Wow, nissan created an obituary page.
https://www.nissanusa.com/vehicles/discontinued.html
Nissan made Altima Hybrids up to 2011. Had a couple as rentals. They actually sucked slightly less than the standard car. Slightly.
yeah, but that’s a maxima.
The post says it’s an Altima. I could not be bothered to look closely enough to tell the difference.
Oh I see that now! I wouldn’t have checked either in that case. Silly author. Needs to learn his Nissan species better. Interesting that he specifically commented that it is not an EV, but missed the more obvious, it’s not an Altima.

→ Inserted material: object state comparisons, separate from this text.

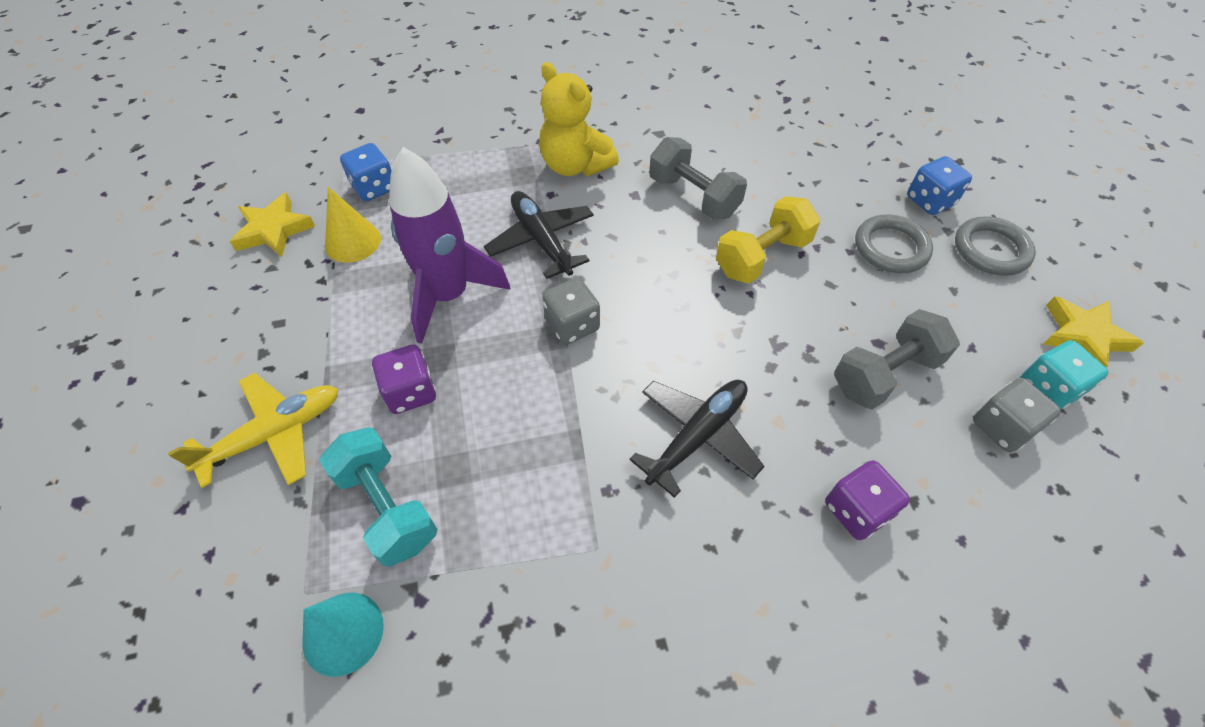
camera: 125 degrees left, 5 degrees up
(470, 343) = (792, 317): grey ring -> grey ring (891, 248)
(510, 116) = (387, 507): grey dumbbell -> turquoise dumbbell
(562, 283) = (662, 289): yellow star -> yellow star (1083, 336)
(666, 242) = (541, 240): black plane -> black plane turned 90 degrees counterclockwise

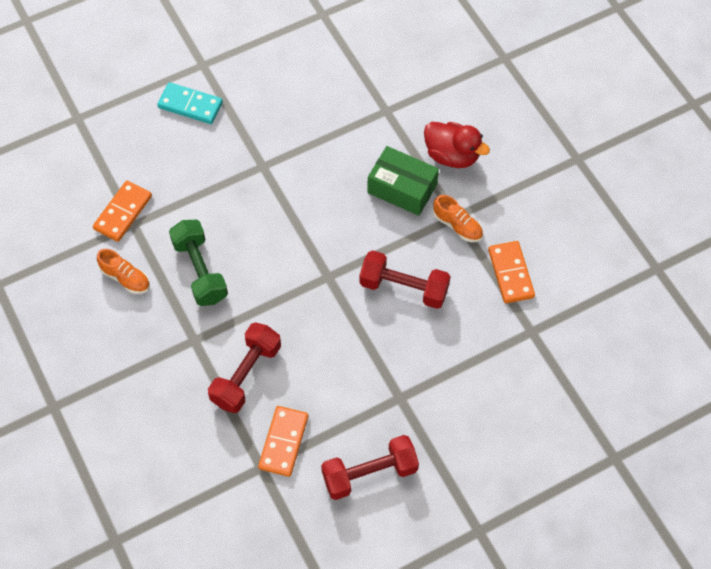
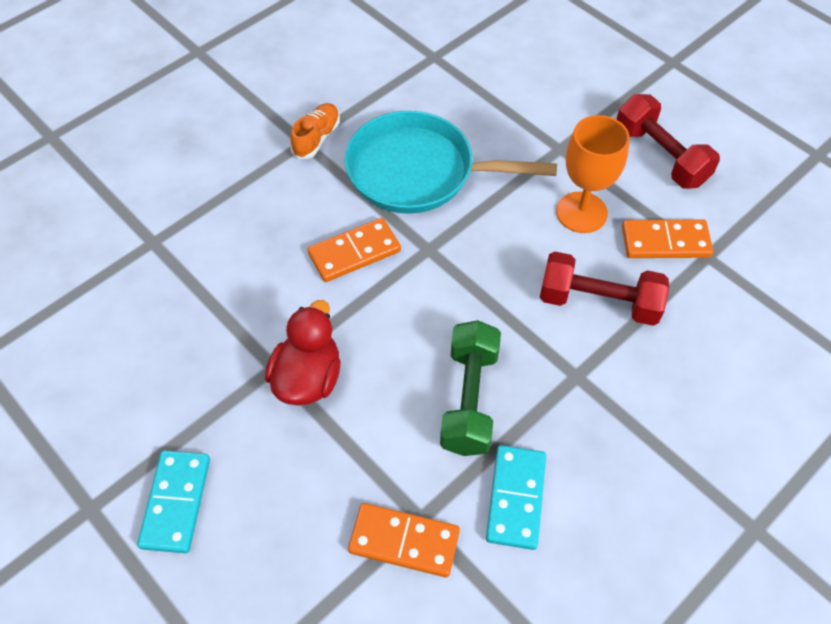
camera: 105 degrees left, 5 degrees down
(125, 278) = (515, 498): orange shoe -> turquoise domino
(200, 271) = (469, 399): green dumbbell -> green dumbbell turned 45 degrees counterclockwise
(330, 391) = (581, 212): none -> orange goblet
(402, 188) = (275, 200): green box -> none
(404, 287) = (418, 171): red dumbbell -> turquoise pan
(452, 155) = (214, 161): red duck -> red duck (308, 378)
(510, 273) = (367, 83): orange domino -> orange domino (354, 252)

Yeah, but they likely got paid to get rid of it.
So an EV catches fire, it’s gonna be totaled, because if the fire doesn’t get it, the water will.
Pretty acceptable trade off in my opinion considering just how dangerous a lithium fire can be if not controlled.
Tbh the only way I see getting rid of a BEV fire while saving the BEV is having the pack suspended by explosive bolts. Pull a lever, pack falls to the ground, and provided the BEV has enough ground clearance (which would have to be built into the design) you could roll the chassis out of the way.
You’d need a whole new battery pack, which is a massive portion of the car cost overall, and currently there isn’t a massive availability of standalone factory new battery packs, but it’s really the only way I think one could save the BEV and put out the battery fire, as the battery fires are oxygen independent and self sustaining.
Isn’t that the case with almost all car fires?
Yes, yes it is. Your car catches fire, that smell NEVER gets out of it, it will be totaled.
How do I know? Even cars that were very close to a dealership fire decades ago, but didn’t actually get burned, got totaled. They tried to use ozone machines, etc… and some just had to be a loss.
Meh, I had a Volvo catch on fire. Put it out with the extinguisher I had in the car, fixed the thing (replaced the janky wiring harness and the oil leak that said harness caught on fire), and it was back to it’s usual POS self in a day. Depends on the extent of the fire, of course.
You can put out an ICE car fire very easily in most cases. I made the mistake of putting out the fire in my ’82 Volvo Turbo with the little extinguisher I carried in the car. Should have let the POS burn to the ground. The bio-degrading engine wiring harness sparked and caught the leaking oil on fire. No big deal to put it out, and since I also cut the battery cable, it wasn’t going to reignite on it’s own. Fixed it in a few hours in my garage. No water needed for many if not most car fires, as long as they are caught before the thing is fully engulfed.
THAT is the big difference – EVs may catch fire nominally less often, but when they do it’s a MUCH, MUCH bigger problem, and you simply are not putting it out with anything readily available. Even massive amounts of water like here doesn’t actually put the fire out, it just keeps more cells from joining the party. The cells that are already burning are going to burn until all the chemicals are used up.
So just like literally any car ever?